Text section ▸
══════════════════════════════

In Statu Quo: The Israeli Pavilion at the 16th Architecture Biennale

by Danielle Gorodenzik | 10.07.18



Conrad S. Schick, Model of the Church of the Holy Sepulchre and surroundings, Jerusalem, 1862. Photo by Adi Gilad

The Israeli Pavilion at the 2018 Venice Architecture Biennale analyzes what is often overlooked – holy spaces and the role of negotiations. The team of four, Ifat Finkelman, Deborah Pinto Fdeda, Oren Sagiv, and Tania Coen-Uzzielli, study five spaces researching architecture that goes beyond style, material, and appearance.

In Statu Quo: Structures of Negotiation looks at regulations used as a mechanism to maintain contested spaces and the role of architecture in relation to complex structures. The “Status Quo” system is a set of agreements – never formally written – initiated in the 19th century by the Ottoman Empire after the Crimean war. It states an understanding between religious communities in shared religious sites: no territory can be rearranged without consent from all communities creating peculiar choreography and scenography, this is the heart of In Statu Quo.

══════════════════════════════

Material provided ▸
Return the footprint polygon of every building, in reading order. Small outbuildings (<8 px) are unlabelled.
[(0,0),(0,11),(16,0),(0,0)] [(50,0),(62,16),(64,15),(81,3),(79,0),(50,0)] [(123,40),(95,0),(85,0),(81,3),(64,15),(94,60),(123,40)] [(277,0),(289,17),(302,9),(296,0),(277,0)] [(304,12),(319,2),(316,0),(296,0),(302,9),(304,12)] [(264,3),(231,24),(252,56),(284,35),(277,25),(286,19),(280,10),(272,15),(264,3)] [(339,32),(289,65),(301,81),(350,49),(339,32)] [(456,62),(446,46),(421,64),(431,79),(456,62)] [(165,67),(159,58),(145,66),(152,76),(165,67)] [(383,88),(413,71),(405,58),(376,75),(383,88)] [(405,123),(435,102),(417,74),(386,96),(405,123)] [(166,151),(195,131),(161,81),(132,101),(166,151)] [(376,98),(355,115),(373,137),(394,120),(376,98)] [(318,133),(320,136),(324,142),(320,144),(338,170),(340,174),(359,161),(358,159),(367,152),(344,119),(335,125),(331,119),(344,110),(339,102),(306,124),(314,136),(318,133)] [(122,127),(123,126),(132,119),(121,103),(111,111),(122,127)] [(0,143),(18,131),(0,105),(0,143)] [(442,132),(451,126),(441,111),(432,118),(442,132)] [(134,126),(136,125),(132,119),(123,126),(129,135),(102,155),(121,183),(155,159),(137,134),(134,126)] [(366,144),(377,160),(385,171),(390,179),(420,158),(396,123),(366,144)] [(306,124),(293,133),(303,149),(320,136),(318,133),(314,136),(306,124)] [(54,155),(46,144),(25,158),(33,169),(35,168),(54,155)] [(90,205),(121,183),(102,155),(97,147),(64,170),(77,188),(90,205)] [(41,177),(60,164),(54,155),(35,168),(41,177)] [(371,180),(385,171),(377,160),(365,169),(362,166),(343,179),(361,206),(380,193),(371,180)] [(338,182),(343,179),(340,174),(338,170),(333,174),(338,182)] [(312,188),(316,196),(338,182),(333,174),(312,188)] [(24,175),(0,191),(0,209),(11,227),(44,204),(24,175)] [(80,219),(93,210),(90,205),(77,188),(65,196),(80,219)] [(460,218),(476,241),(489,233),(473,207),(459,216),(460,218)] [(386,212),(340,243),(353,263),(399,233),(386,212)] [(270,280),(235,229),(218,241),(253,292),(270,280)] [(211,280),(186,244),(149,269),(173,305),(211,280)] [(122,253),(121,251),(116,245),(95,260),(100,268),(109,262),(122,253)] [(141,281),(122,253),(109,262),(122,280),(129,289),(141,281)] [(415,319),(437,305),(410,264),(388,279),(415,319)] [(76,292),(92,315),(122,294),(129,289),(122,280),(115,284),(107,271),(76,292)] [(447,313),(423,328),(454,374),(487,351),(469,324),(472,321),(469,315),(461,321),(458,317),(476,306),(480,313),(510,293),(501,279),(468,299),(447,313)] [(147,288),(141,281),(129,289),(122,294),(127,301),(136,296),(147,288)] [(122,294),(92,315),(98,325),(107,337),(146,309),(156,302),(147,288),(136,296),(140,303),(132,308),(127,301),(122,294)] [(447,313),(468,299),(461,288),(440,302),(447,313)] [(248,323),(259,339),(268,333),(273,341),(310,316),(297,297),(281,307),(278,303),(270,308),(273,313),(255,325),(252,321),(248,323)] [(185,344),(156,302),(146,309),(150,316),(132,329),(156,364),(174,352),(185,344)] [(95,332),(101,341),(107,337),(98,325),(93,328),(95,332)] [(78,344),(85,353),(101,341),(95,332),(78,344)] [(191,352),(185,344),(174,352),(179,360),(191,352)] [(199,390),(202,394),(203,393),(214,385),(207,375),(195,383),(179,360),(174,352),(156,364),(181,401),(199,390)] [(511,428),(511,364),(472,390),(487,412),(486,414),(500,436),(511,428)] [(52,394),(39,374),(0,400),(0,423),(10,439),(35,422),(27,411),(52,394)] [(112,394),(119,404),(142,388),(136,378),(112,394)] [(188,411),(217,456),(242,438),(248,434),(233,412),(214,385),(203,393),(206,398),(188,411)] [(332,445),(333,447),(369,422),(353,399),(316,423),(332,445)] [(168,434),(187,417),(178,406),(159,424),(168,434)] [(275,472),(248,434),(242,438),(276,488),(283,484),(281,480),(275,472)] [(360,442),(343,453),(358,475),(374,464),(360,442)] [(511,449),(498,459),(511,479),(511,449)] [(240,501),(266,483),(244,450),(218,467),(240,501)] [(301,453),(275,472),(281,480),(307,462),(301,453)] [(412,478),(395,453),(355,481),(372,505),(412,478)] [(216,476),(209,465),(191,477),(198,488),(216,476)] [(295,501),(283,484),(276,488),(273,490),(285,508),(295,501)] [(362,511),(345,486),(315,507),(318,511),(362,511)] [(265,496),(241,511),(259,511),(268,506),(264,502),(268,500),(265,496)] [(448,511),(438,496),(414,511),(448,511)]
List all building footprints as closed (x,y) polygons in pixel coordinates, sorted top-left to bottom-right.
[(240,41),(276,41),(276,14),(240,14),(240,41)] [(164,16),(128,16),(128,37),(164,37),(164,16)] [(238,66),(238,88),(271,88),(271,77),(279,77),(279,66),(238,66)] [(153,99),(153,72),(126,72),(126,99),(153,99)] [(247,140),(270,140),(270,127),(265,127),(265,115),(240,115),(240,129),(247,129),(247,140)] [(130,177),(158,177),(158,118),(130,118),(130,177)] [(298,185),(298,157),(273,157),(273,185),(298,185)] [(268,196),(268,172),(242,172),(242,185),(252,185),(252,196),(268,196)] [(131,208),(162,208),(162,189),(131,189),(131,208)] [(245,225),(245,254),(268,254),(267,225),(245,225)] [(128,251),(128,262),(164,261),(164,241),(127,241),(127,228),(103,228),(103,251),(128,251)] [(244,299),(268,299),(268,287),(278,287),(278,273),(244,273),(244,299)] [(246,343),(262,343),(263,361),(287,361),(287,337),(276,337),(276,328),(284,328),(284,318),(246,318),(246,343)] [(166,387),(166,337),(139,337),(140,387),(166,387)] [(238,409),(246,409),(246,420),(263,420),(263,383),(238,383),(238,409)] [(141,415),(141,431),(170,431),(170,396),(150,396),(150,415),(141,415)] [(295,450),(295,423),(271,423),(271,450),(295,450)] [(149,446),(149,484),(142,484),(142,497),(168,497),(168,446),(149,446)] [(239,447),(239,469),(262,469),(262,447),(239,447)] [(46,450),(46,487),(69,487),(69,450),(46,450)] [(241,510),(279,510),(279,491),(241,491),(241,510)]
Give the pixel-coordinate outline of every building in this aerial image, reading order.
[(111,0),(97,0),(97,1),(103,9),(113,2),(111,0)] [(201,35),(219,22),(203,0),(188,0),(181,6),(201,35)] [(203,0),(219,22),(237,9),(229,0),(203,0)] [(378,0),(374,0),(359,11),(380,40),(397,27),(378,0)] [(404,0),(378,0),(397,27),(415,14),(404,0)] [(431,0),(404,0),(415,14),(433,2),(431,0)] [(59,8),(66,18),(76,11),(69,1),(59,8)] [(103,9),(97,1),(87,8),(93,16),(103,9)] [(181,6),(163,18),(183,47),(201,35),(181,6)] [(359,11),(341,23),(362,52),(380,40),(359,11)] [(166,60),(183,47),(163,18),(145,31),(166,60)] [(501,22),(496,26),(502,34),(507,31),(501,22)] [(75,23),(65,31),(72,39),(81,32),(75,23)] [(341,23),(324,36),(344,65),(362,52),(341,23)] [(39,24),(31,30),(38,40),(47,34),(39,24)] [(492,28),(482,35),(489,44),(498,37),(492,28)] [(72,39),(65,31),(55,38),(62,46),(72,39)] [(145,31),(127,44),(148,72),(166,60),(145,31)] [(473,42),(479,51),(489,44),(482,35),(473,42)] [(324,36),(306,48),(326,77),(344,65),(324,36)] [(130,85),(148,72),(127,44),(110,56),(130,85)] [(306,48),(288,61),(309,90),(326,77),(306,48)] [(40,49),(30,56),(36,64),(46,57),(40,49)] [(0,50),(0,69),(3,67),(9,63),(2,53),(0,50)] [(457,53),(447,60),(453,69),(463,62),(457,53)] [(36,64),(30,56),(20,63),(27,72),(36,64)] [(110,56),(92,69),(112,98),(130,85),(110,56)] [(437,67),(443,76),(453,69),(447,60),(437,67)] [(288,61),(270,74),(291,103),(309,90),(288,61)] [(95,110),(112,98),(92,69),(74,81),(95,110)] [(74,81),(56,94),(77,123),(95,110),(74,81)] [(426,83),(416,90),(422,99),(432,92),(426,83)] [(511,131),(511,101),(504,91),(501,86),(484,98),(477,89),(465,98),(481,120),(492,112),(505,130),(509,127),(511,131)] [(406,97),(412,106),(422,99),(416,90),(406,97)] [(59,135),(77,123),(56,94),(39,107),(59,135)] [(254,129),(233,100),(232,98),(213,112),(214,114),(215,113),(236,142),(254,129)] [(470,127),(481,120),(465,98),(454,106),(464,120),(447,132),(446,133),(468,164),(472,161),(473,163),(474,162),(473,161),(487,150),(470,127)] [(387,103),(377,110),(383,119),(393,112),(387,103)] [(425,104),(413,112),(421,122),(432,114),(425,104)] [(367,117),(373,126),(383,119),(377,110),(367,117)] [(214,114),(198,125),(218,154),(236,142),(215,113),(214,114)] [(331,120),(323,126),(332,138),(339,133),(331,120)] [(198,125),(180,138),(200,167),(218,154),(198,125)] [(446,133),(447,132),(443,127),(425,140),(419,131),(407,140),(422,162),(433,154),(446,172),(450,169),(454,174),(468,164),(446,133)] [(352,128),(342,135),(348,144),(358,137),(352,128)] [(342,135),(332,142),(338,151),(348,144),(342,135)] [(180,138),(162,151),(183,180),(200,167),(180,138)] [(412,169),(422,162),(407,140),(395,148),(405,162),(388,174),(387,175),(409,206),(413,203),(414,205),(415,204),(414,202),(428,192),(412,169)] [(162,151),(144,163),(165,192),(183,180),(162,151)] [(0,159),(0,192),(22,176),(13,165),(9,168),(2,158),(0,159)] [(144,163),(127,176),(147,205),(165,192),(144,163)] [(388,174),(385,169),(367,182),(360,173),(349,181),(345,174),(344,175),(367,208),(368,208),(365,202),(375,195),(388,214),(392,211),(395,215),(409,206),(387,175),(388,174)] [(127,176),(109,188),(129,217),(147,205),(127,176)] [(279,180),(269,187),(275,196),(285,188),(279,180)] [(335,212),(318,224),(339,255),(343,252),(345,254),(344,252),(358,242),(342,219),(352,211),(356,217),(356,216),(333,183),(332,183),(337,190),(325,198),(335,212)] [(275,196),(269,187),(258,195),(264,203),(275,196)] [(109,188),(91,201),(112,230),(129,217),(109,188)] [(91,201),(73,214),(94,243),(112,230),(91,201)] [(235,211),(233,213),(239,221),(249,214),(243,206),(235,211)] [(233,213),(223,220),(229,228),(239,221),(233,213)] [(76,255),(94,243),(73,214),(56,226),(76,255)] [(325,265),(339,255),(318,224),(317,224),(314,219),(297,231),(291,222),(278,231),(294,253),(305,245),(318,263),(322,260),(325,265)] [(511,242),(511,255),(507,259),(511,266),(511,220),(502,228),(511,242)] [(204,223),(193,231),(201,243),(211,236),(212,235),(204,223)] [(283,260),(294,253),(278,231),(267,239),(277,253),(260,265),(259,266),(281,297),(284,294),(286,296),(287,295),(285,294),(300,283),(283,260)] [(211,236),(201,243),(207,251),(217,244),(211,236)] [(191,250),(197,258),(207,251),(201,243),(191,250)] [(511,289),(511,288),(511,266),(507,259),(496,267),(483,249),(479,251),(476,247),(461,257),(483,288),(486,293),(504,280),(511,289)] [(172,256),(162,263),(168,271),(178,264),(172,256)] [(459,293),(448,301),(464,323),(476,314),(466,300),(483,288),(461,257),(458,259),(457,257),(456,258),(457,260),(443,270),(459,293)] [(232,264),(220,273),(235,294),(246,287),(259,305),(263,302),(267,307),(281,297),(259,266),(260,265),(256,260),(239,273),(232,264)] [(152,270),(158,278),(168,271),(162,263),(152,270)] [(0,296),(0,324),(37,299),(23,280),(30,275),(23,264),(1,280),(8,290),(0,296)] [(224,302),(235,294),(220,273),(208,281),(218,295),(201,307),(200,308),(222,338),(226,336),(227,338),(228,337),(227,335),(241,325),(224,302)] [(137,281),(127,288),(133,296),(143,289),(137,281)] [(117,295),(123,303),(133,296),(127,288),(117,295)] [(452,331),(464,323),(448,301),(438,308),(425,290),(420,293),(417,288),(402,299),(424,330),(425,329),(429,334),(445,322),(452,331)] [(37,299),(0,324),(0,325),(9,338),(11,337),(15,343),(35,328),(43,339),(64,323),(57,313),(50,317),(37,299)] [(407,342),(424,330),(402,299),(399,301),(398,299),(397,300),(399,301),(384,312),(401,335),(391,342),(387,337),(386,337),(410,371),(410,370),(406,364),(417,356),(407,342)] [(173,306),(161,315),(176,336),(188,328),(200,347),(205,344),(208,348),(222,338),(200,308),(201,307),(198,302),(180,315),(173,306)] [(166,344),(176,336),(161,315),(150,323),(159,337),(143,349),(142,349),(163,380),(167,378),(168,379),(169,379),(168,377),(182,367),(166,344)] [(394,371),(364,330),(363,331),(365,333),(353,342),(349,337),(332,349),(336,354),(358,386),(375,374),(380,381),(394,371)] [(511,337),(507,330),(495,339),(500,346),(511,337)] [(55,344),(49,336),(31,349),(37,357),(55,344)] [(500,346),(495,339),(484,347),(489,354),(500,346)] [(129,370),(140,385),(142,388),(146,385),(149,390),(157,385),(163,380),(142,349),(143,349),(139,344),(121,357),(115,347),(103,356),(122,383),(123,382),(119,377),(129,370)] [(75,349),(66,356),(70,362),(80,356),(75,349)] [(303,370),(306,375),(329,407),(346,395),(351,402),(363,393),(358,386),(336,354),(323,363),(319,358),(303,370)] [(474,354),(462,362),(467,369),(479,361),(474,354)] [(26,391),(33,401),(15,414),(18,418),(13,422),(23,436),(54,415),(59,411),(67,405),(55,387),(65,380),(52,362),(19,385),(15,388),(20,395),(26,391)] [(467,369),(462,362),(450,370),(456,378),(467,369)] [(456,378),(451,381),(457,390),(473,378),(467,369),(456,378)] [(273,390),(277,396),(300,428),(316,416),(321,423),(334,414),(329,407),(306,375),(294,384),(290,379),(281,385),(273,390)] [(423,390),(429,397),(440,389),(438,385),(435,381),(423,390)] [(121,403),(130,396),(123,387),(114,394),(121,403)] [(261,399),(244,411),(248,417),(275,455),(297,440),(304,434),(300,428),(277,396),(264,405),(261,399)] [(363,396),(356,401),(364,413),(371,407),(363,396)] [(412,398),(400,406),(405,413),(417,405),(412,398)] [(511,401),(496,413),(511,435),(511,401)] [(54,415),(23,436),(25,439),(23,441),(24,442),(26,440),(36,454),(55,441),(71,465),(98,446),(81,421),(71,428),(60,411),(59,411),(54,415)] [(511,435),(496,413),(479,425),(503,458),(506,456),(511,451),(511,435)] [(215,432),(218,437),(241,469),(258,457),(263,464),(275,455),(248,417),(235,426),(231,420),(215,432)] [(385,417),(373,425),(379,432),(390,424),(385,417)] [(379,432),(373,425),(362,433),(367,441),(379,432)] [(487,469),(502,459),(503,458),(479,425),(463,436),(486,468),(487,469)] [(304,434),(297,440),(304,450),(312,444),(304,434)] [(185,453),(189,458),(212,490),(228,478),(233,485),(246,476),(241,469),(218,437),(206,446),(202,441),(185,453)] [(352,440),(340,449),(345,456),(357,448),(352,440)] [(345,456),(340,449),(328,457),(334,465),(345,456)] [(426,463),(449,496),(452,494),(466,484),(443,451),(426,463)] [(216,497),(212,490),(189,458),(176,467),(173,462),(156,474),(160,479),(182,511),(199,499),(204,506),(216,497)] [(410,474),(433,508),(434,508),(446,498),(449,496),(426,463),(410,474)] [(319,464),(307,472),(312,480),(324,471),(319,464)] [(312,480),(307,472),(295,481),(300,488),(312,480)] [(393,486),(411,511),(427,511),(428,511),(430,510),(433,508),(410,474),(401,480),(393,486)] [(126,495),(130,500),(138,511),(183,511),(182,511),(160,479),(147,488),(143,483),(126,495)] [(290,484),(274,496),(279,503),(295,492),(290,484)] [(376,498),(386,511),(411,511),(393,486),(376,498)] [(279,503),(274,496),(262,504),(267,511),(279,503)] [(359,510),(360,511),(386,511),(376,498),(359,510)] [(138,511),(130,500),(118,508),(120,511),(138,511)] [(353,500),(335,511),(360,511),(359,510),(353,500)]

══════════════════════════════

Instructions ▸
[a] In the pavilion article, what do shared religious sites have to satisfy that results in their peculiar choreography and scenography? Answer in one to three sentences.
[b] Name everyone the pavilion article lists as part of the team behind the Israeli Pavilion.
[c] Reproduce word for word the passage of the pavilion article starting with "The Israeli Pavilion at the 2018" and going on through "In Statu Quo.".

Exercise solutions ▸
[a] Under the "Status Quo" system, no territory in a shared religious site can be rearranged without the consent of all the religious communities. That requirement creates the peculiar choreography and scenography.

[b] Ifat Finkelman, Deborah Pinto Fdeda, Oren Sagiv, Tania Coen-Uzzielli

[c]
The Israeli Pavilion at the 2018 Venice Architecture Biennale analyzes what is often overlooked – holy spaces and the role of negotiations. The team of four, Ifat Finkelman, Deborah Pinto Fdeda, Oren Sagiv, and Tania Coen-Uzzielli, study five spaces researching architecture that goes beyond style, material, and appearance.

In Statu Quo: Structures of Negotiation looks at regulations used as a mechanism to maintain contested spaces and the role of architecture in relation to complex structures. The “Status Quo” system is a set of agreements – never formally written – initiated in the 19th century by the Ottoman Empire after the Crimean war. It states an understanding between religious communities in shared religious sites: no territory can be rearranged without consent from all communities creating peculiar choreography and scenography, this is the heart of In Statu Quo.